Azerbaijan asked the UN’s highest court on Monday to drop a case brought by its Caucasus neighbour Armenia accusing it of ethnic cleansing and violating a UN anti-discrimination treaty.
The legal dispute stems from long-standing tensions that culminated in a war over Nagorno-Karabakh in 2020 that killed more than 6,600 people. The region is within Azerbaijan but has been under the control of ethnic Armenian-backed forces since the war ended in 1994. Baku’s forces recaptured the mountainous region in September in a lightning-quick military operation that forced most ethnic Armenians to flee to Armenia.
Last month, Armenia’s prime minister said the Caucasus state needed to quickly define its border with Azerbaijan to avoid another round of hostilities.
Armenia first filed a discrimination lawsuit with the UN International Court of Justice (ICJ) – also known as the World Court – two years earlier, in 2021, accusing Azerbaijan of violating the Convention on the Elimination of All Forms of Racial Discrimination (CERD).

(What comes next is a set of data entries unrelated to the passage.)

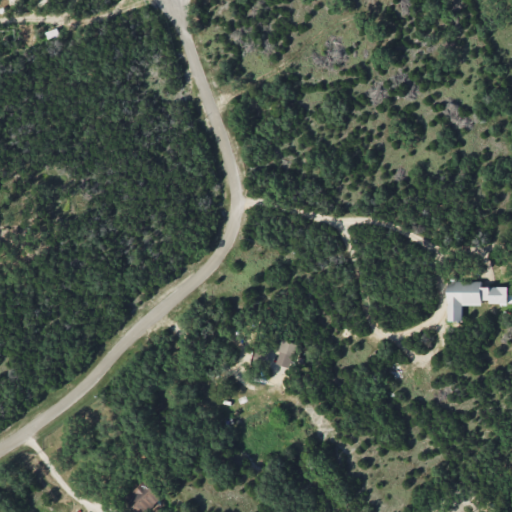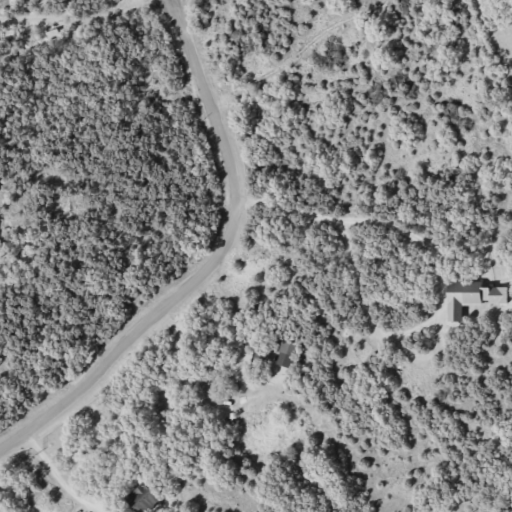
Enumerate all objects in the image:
road: (213, 265)
road: (441, 267)
building: (472, 296)
building: (285, 351)
road: (57, 475)
building: (142, 497)
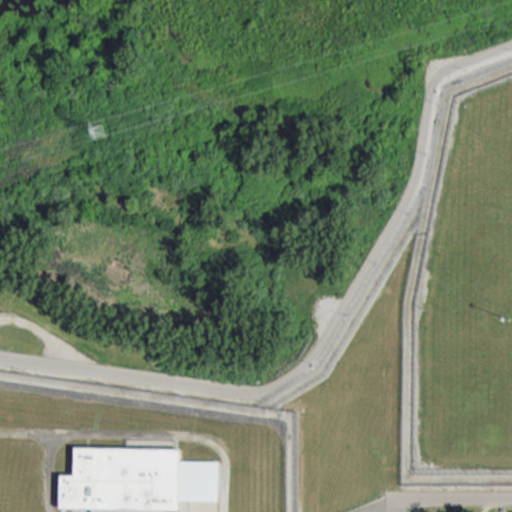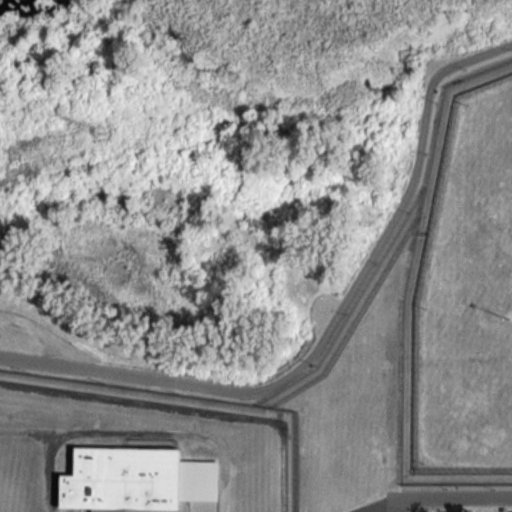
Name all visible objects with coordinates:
power tower: (98, 130)
road: (327, 315)
building: (136, 478)
building: (137, 479)
building: (511, 509)
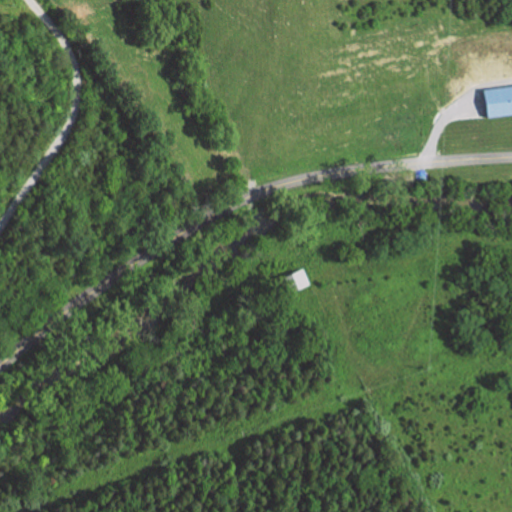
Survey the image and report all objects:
building: (499, 99)
road: (69, 116)
road: (233, 202)
building: (292, 279)
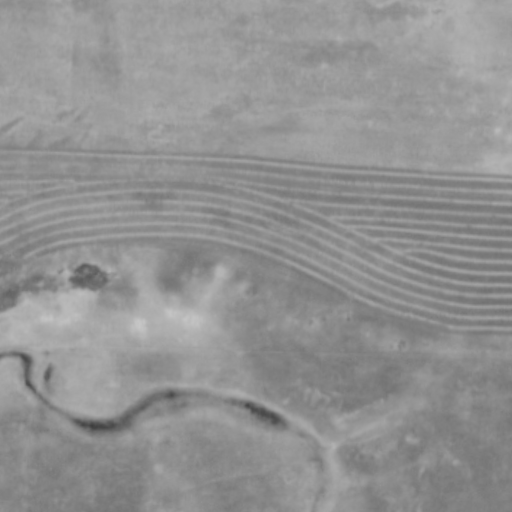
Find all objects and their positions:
airport runway: (256, 124)
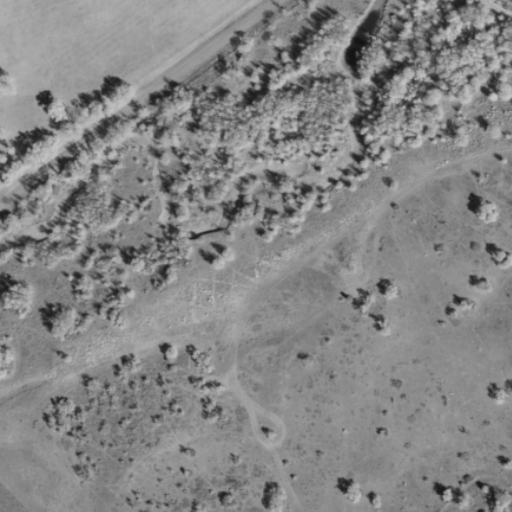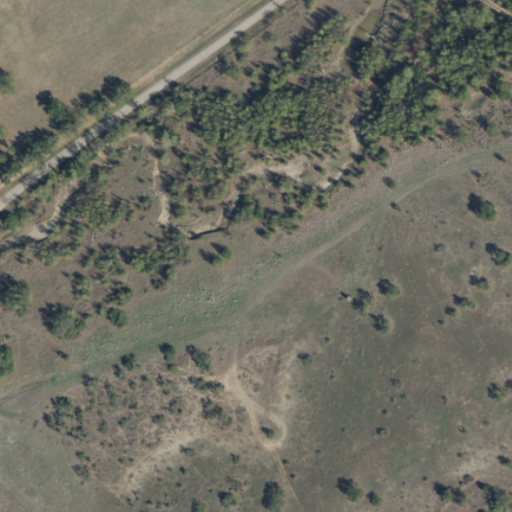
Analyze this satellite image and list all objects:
road: (480, 21)
road: (112, 84)
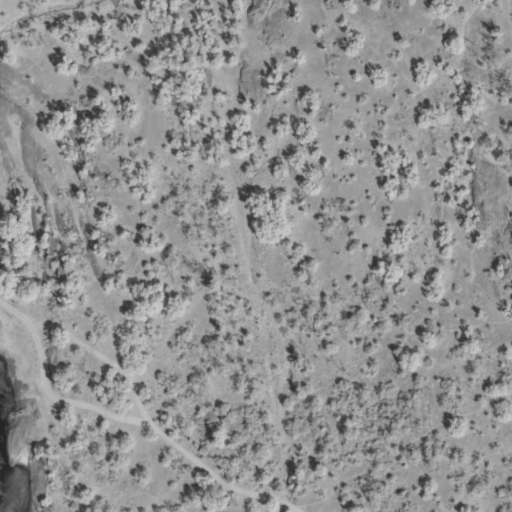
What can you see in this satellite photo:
road: (252, 487)
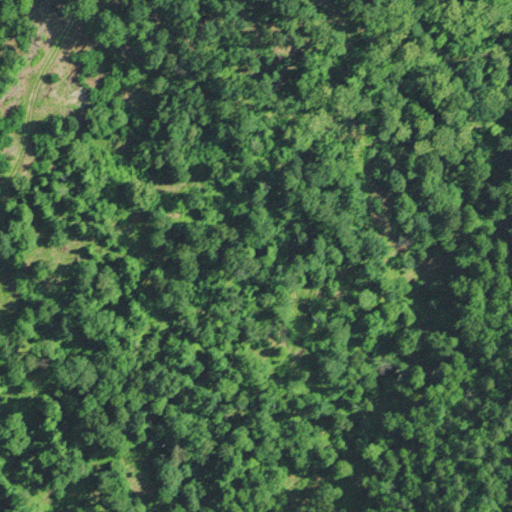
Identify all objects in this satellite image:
road: (30, 82)
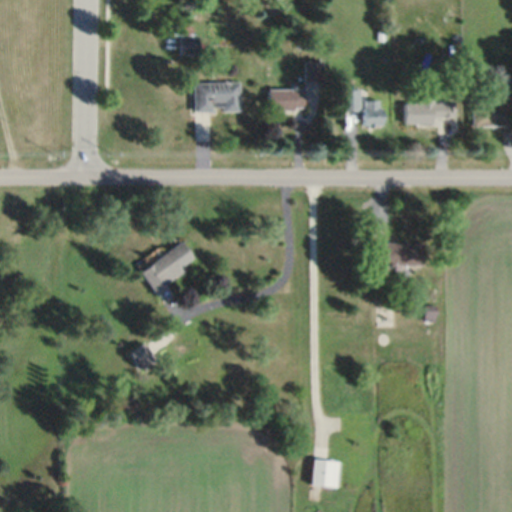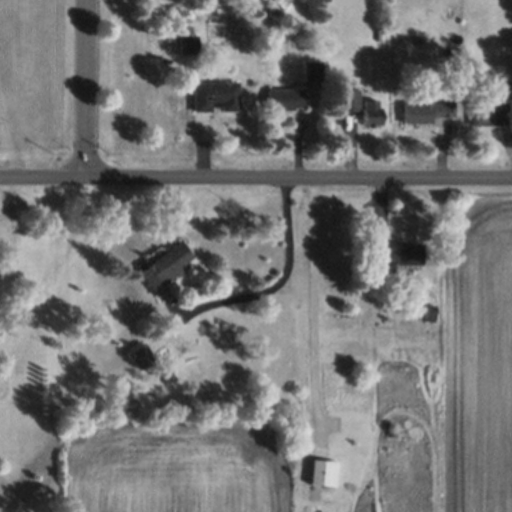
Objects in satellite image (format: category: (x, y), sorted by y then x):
building: (187, 45)
building: (312, 70)
road: (85, 89)
building: (214, 96)
building: (283, 100)
building: (360, 107)
building: (427, 111)
building: (489, 113)
road: (3, 161)
road: (255, 178)
building: (397, 254)
building: (163, 266)
crop: (320, 406)
building: (321, 473)
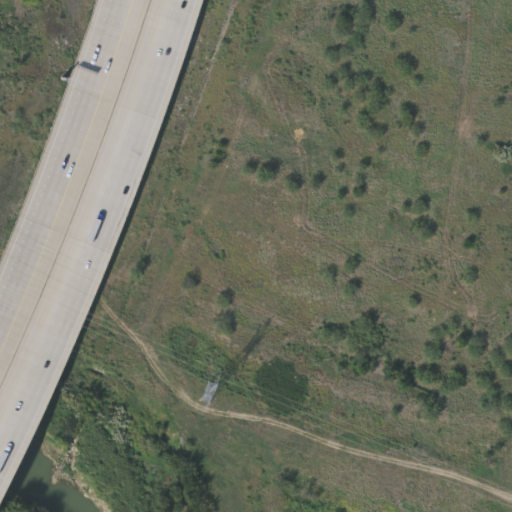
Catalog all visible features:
road: (69, 176)
road: (97, 235)
power tower: (213, 394)
river: (35, 477)
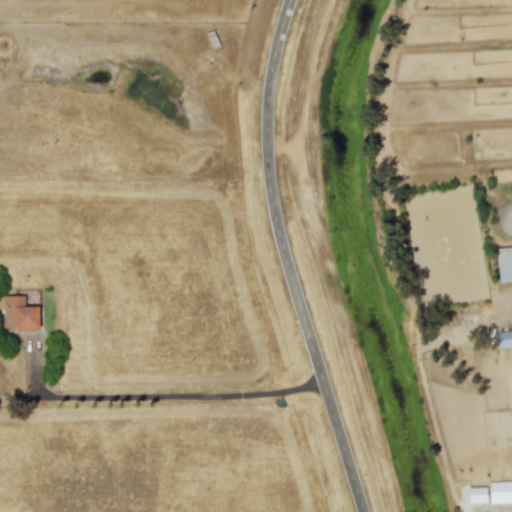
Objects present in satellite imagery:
road: (285, 259)
building: (504, 263)
building: (504, 264)
building: (19, 312)
building: (19, 313)
building: (501, 338)
building: (501, 338)
road: (160, 395)
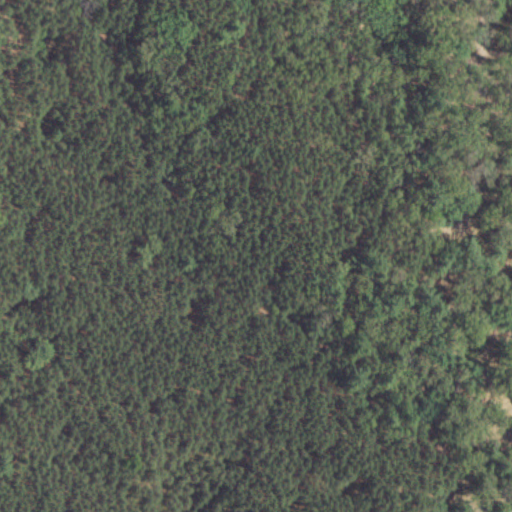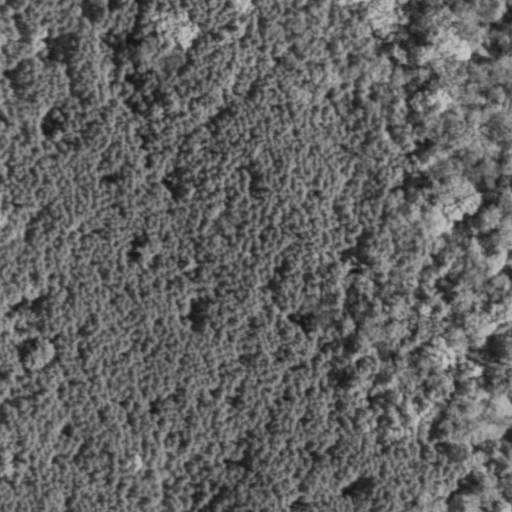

The case accuses Azerbaijan of glorifying racism against Armenians, authorising hate speech against Armenians and destroying Armenian cultural sites – all charges that Baku denies. Azerbaijan subsequently filed a lawsuit against Armenia, accusing it of discrimination and ethnic cleansing against Azerbaijanis and violating the same treaty.
International law professor Stefan Talmon, representing Azerbaijan, said that Armenia “never gave negotiations a chance.”
On Monday, Azerbaijan’s Deputy Foreign Minister Elnur Mammadov told the court that most of Armenia’s complaints are related to the armed conflicts around Nagorno-Karabakh and are not covered by the anti-discrimination treaty. He also accused Armenia of failing to engage in real negotiations before bringing the case to court. Mammadov said:
Armenia’s application misuses the (treaty) and tries to escape its obligation to attempt settlement of its dispute with Azerbaijan by way of negotiation before invoking the court’s jurisdiction.
Armenia will respond to Azerbaijan’s objections on Tuesday. Both states have filed legal objections to each other’s case, which will be considered in the next fortnight.
Last November, the court took extraordinary measures in Armenia’s case, ordering Azerbaijan to allow the return of ethnic Armenians who fled Nagorno-Karabakh in September.
Armenia accuses Azerbaijan of ethnic cleansing. Azerbaijan says it has pledged to ensure the safety of all residents, regardless of national or ethnic origin, and that it did not force the ethnic Armenians to leave Karabakh.
The ongoing hearings will deal only with legal challenges to the jurisdiction of the UN International Court of Justice and will not address the merits of the discrimination claims. The final judgement in both cases could drag on for years, and the ICJ has no way of enforcing its decisions.